>> START Recorded information

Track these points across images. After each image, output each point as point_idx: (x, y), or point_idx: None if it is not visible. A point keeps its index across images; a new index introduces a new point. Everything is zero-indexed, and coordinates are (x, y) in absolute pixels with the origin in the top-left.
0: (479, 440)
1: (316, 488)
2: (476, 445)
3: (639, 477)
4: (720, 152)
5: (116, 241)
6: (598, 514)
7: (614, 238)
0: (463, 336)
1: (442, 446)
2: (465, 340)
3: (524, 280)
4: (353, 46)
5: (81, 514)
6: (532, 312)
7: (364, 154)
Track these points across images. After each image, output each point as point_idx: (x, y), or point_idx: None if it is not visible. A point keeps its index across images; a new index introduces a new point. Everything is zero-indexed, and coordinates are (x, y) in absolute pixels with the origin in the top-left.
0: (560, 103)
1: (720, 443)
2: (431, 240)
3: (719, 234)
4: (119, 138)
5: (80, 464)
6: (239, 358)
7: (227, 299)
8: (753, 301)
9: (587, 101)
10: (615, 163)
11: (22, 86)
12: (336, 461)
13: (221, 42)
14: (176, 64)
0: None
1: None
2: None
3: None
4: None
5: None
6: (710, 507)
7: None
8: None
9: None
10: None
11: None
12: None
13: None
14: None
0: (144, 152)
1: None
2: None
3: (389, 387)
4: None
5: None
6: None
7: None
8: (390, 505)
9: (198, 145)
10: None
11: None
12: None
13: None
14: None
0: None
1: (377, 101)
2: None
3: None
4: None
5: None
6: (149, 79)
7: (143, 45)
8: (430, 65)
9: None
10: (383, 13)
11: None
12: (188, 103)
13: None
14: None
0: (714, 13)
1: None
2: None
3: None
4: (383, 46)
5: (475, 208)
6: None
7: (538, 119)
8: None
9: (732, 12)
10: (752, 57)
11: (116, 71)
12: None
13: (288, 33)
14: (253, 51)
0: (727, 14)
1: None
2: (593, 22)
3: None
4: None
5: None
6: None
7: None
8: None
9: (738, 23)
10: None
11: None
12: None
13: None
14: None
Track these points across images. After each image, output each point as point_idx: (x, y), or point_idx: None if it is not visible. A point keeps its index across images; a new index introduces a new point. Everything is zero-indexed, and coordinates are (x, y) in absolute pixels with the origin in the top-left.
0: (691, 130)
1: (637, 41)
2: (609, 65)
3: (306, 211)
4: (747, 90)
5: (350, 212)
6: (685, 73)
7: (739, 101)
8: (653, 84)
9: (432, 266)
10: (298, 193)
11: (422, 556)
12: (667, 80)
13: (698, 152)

>> END Recorded information

* _What is being asked_
Convert every line of the data above into a JSON array of strings with one string per line, omitting any blank lines.

* _Answer to the task_
[
  "Track these points across images. After each image, output each point as point_idx: (x, y), or point_idx: None if it is not visible. A point keeps its index across images; a new index introduces a new point. Everything is zero-indexed, and coordinates are (x, y) in absolute pixels with the origin in the top-left.",
  "0: (479, 440)",
  "1: (316, 488)",
  "2: (476, 445)",
  "3: (639, 477)",
  "4: (720, 152)",
  "5: (116, 241)",
  "6: (598, 514)",
  "7: (614, 238)",
  "0: (463, 336)",
  "1: (442, 446)",
  "2: (465, 340)",
  "3: (524, 280)",
  "4: (353, 46)",
  "5: (81, 514)",
  "6: (532, 312)",
  "7: (364, 154)",
  "Track these points across images. After each image, output each point as point_idx: (x, y), or point_idx: None if it is not visible. A point keeps its index across images; a new index introduces a new point. Everything is zero-indexed, and coordinates are (x, y) in absolute pixels with the origin in the top-left.",
  "0: (560, 103)",
  "1: (720, 443)",
  "2: (431, 240)",
  "3: (719, 234)",
  "4: (119, 138)",
  "5: (80, 464)",
  "6: (239, 358)",
  "7: (227, 299)",
  "8: (753, 301)",
  "9: (587, 101)",
  "10: (615, 163)",
  "11: (22, 86)",
  "12: (336, 461)",
  "13: (221, 42)",
  "14: (176, 64)",
  "0: None",
  "1: None",
  "2: None",
  "3: None",
  "4: None",
  "5: None",
  "6: (710, 507)",
  "7: None",
  "8: None",
  "9: None",
  "10: None",
  "11: None",
  "12: None",
  "13: None",
  "14: None",
  "0: (144, 152)",
  "1: None",
  "2: None",
  "3: (389, 387)",
  "4: None",
  "5: None",
  "6: None",
  "7: None",
  "8: (390, 505)",
  "9: (198, 145)",
  "10: None",
  "11: None",
  "12: None",
  "13: None",
  "14: None",
  "0: None",
  "1: (377, 101)",
  "2: None",
  "3: None",
  "4: None",
  "5: None",
  "6: (149, 79)",
  "7: (143, 45)",
  "8: (430, 65)",
  "9: None",
  "10: (383, 13)",
  "11: None",
  "12: (188, 103)",
  "13: None",
  "14: None",
  "0: (714, 13)",
  "1: None",
  "2: None",
  "3: None",
  "4: (383, 46)",
  "5: (475, 208)",
  "6: None",
  "7: (538, 119)",
  "8: None",
  "9: (732, 12)",
  "10: (752, 57)",
  "11: (116, 71)",
  "12: None",
  "13: (288, 33)",
  "14: (253, 51)",
  "0: (727, 14)",
  "1: None",
  "2: (593, 22)",
  "3: None",
  "4: None",
  "5: None",
  "6: None",
  "7: None",
  "8: None",
  "9: (738, 23)",
  "10: None",
  "11: None",
  "12: None",
  "13: None",
  "14: None",
  "Track these points across images. After each image, output each point as point_idx: (x, y), or point_idx: None if it is not visible. A point keeps its index across images; a new index introduces a new point. Everything is zero-indexed, and coordinates are (x, y) in absolute pixels with the origin in the top-left.",
  "0: (691, 130)",
  "1: (637, 41)",
  "2: (609, 65)",
  "3: (306, 211)",
  "4: (747, 90)",
  "5: (350, 212)",
  "6: (685, 73)",
  "7: (739, 101)",
  "8: (653, 84)",
  "9: (432, 266)",
  "10: (298, 193)",
  "11: (422, 556)",
  "12: (667, 80)",
  "13: (698, 152)"
]